Un délai plus court entre les deux doses pour les personnes immunosupprimées

Le Dr Don Vinh, microbiologiste et infectiologue au CUSM, souligne que même si la seconde dose est administrée plus tôt que prévu, soit après quatre semaines, ce changement au calendrier pourrait ne pas être suffisant pour protéger adéquatement les personnes immunosupprimées.
Photo: Johan Nilsson TT News Agency via Associated Press Le Dr Don Vinh, microbiologiste et infectiologue au CUSM, souligne que même si la seconde dose est administrée plus tôt que prévu, soit après quatre semaines, ce changement au calendrier pourrait ne pas être suffisant pour protéger adéquatement les personnes immunosupprimées.

Les personnes immunosupprimées, parmi lesquelles figurent celles qui sont atteintes de cancer, verront le délai entre leurs deux doses de vaccin contre la COVID-19 raccourci à quatre semaines, a annoncé jeudi le directeur national de santé publique. Cette décision répond à l’appel de maints oncologues qui réclamaient depuis longtemps que leurs patients possédant des défenses immunitaires très affaiblies en raison de leur maladie et de leurs traitements reçoivent leur deuxième dose de vaccin dans les délais prescrits par le fabricant.
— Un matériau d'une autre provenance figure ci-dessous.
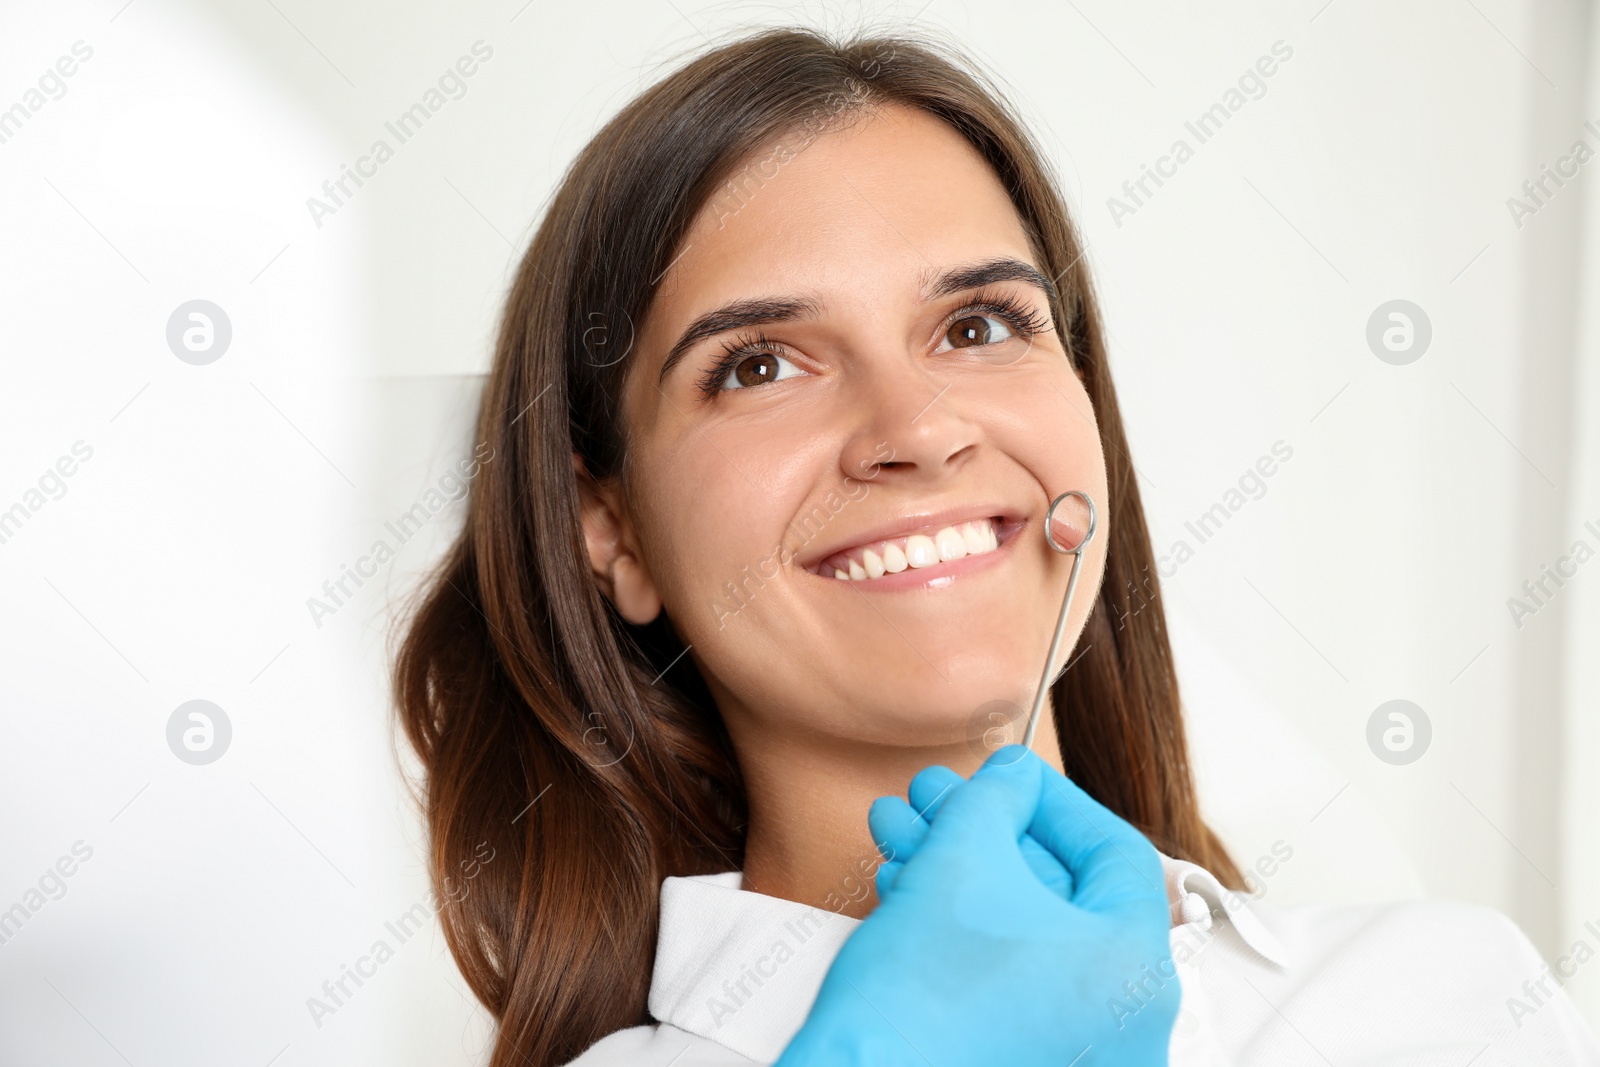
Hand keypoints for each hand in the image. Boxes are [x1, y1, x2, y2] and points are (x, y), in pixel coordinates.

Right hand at [774, 746, 1177, 1066]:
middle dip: (984, 831)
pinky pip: (1006, 979)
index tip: (1006, 776)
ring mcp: (1076, 1054)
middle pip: (1059, 892)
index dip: (1051, 798)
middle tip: (935, 798)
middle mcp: (1125, 1026)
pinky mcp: (1024, 1065)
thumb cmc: (917, 996)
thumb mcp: (962, 858)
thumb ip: (998, 797)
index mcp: (1136, 973)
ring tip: (900, 833)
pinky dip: (962, 929)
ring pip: (1022, 933)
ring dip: (958, 870)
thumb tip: (1013, 778)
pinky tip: (904, 888)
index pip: (1114, 853)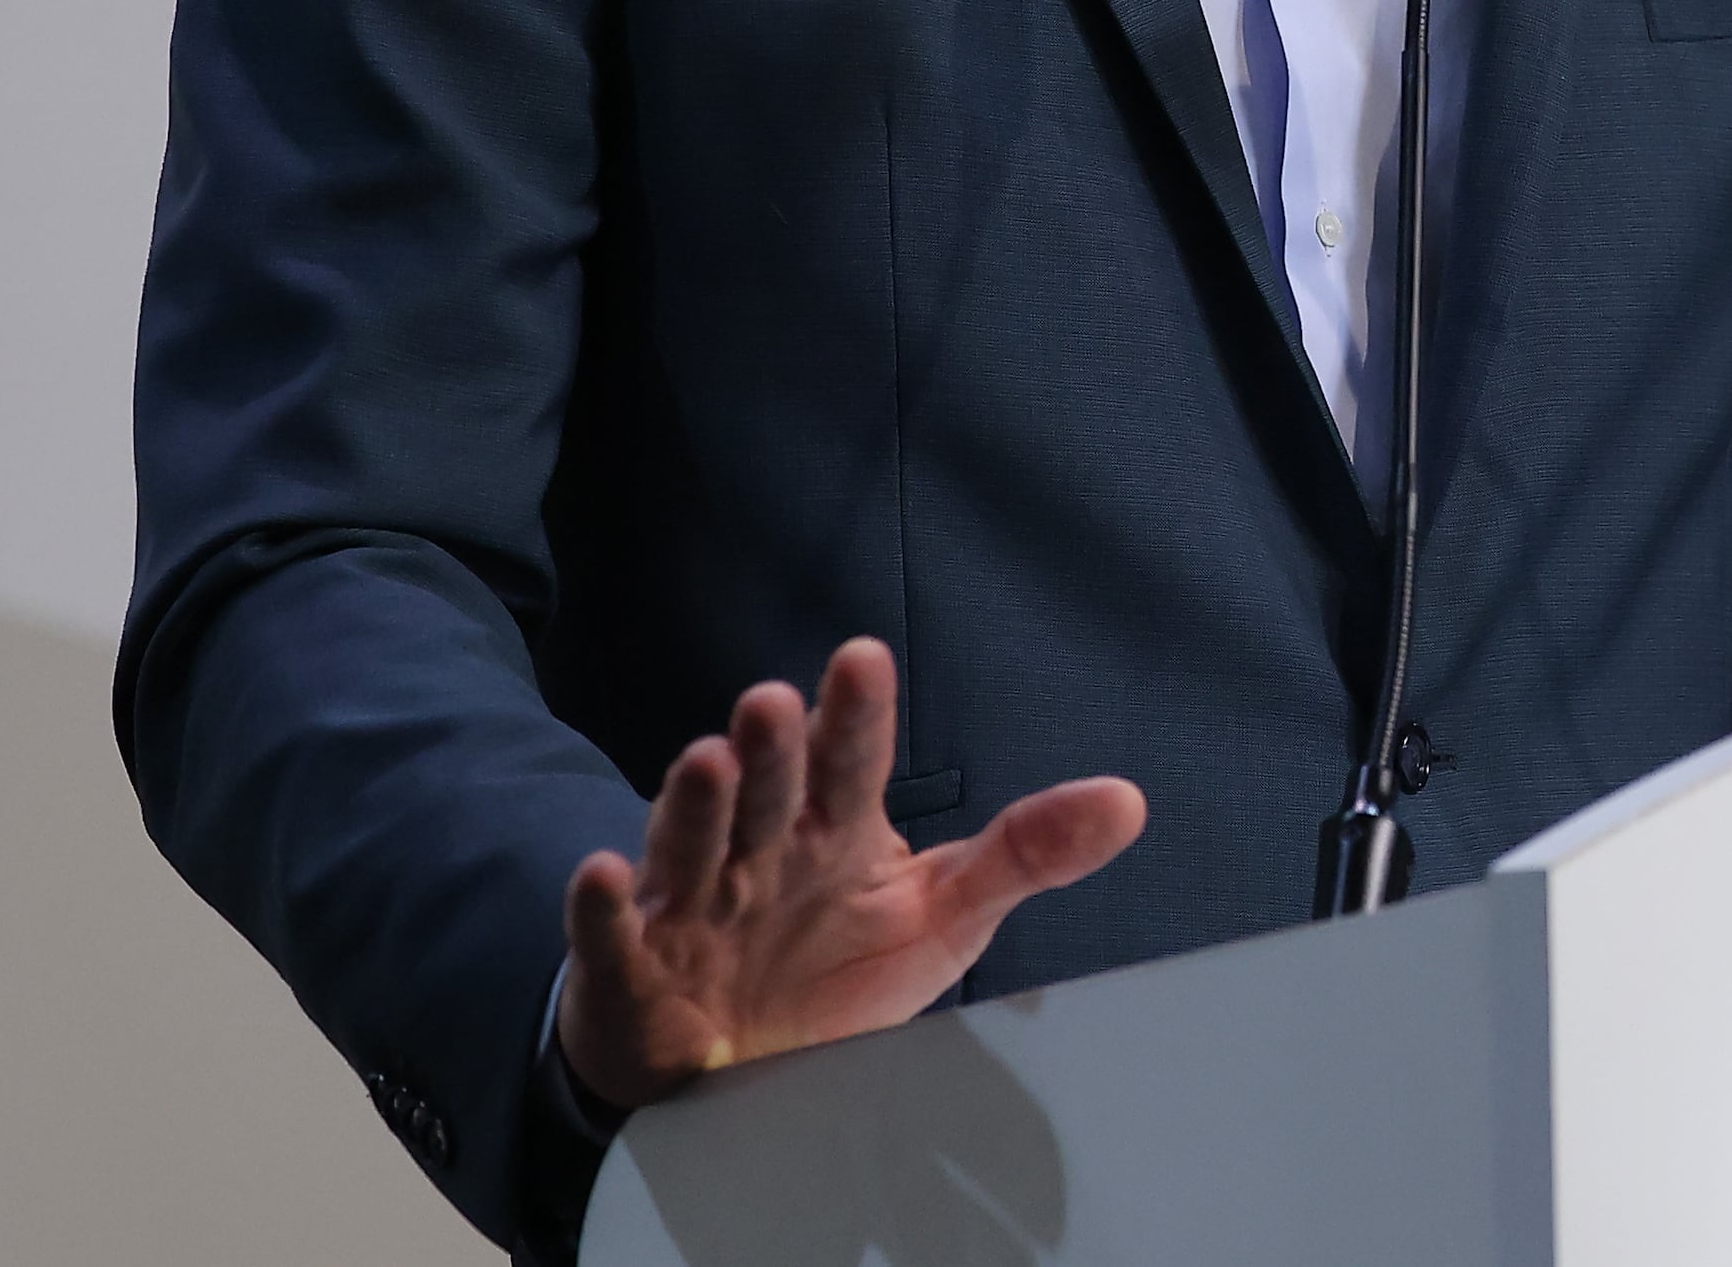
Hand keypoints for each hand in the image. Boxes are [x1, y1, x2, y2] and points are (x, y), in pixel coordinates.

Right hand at [557, 637, 1145, 1107]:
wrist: (738, 1073)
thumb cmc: (840, 974)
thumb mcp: (944, 913)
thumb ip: (1027, 853)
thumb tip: (1130, 800)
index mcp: (835, 832)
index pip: (852, 762)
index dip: (855, 714)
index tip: (862, 658)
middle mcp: (761, 854)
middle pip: (769, 791)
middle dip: (772, 750)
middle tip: (774, 701)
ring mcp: (692, 906)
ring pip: (692, 846)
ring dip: (696, 807)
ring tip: (707, 759)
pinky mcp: (632, 969)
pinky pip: (613, 935)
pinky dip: (604, 908)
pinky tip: (602, 872)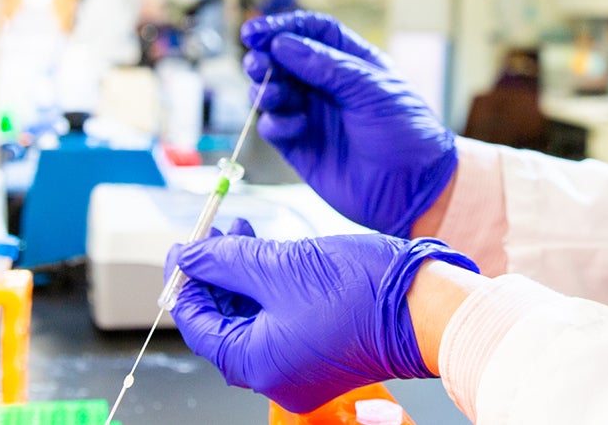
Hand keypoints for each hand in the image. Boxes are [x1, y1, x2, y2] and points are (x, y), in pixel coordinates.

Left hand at [168, 223, 477, 412]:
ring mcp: (301, 366)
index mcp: (257, 365)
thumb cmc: (360, 292)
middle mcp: (276, 375)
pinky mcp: (323, 350)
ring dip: (242, 276)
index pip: (200, 327)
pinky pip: (282, 321)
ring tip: (241, 233)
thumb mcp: (279, 266)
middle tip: (211, 237)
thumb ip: (225, 261)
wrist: (426, 306)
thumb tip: (188, 257)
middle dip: (215, 276)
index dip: (186, 284)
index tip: (181, 250)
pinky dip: (269, 289)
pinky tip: (269, 252)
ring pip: (255, 319)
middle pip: (225, 325)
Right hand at [240, 12, 457, 236]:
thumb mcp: (370, 89)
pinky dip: (275, 123)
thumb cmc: (405, 131)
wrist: (414, 189)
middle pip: (284, 60)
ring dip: (265, 89)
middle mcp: (327, 85)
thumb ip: (325, 66)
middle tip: (257, 64)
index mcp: (350, 62)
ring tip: (272, 94)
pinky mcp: (301, 147)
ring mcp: (312, 115)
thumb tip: (282, 44)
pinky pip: (274, 127)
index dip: (282, 27)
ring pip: (273, 92)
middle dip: (265, 58)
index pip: (310, 32)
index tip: (255, 32)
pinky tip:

« Les patients cancéreux présentent un déficit immunitaire, et pour cette raison, ils vivent reclus et sous un régime de terreur depuis plus d’un an ! Pour cette raison, le gouvernement devrait considérer vacciner plus rapidement ces personnes-là pour leur donner le maximum de protection le plus tôt possible », faisait valoir le Dr Martin Champagne, président de l’Association des médecins hématologues et oncologues du Québec, qui réclame depuis un bon moment que les personnes immunosupprimées « reçoivent leur deuxième dose plus rapidement » que ce qui est fait pour l’ensemble de la population, compte tenu « du moindre taux de protection que les vaccins confèrent à ces patients ».

« D’après des résultats préliminaires qui nous viennent de pays qui sont en avance dans la vaccination, la protection apportée par la première dose de vaccin ne serait que de 20 % chez les patients atteints de cancer qui sont sous traitements immunosuppresseurs ou chimiothérapie », ajoutait le Dr Jamil Asselah, oncologue au Centre universitaire de santé McGill (CUSM). « C’est pour cette raison que toutes les organisations d’experts recommandent que la seconde dose de vaccin soit administrée dans un délai de trois semaines, et de ne pas attendre les trois à quatre mois imposés au reste de la population. On sait que nos patients sous traitement n’ont pas une bonne protection contre les infections en général, donc il faudrait vraiment booster leur système immunitaire avec la deuxième dose le plus tôt possible afin de leur procurer une protection adéquate. »

Ces experts semblent avoir été entendus car, lors du point de presse jeudi, le Dr Horacio Arruda a affirmé que compte tenu de « l’avis du comité sur l’immunisation du Québec (CIQ) » au sujet des personnes immunosupprimées, « une deuxième dose [serait] donnée dans une période plus courte, potentiellement quatre semaines pour cette clientèle-là. […] On sait déjà qu’à une première dose, ils ne répondent pas autant. Il est même possible qu’avec même la deuxième dose, la réponse ne soit pas optimale, mais étant donné qu’ils ne répondent pas autant à la première dose, il va y avoir un ajustement par rapport à la deuxième dose. »

Atteinte d’un cancer du sein de stade 4 avec métastases, Nancy Pelletier reçoit une chimiothérapie dans le cadre d’un programme de recherche. Elle a reçu une première dose du vaccin de Pfizer le 19 avril dernier, mais sa seconde dose n’est prévue que pour le 6 août. Elle se réjouit que le gouvernement envisage de réduire le délai à quatre semaines, comme cela se fait déjà en Ontario. Elle espère surtout que cette annonce se concrétisera rapidement.

Le Dr Don Vinh, microbiologiste et infectiologue au CUSM, souligne que même si la seconde dose est administrée plus tôt que prévu, soit après quatre semaines, ce changement au calendrier pourrait ne pas être suffisant pour protéger adéquatement les personnes immunosupprimées. « Probablement que ces personnes auront besoin d’une troisième dose », affirme-t-il avant d’ajouter que les personnes immunosupprimées ayant reçu une première dose du vaccin d’AstraZeneca devraient plutôt se voir inoculer pour leur deuxième dose un vaccin à ARNm, reconnu pour stimuler une meilleure réponse immunitaire.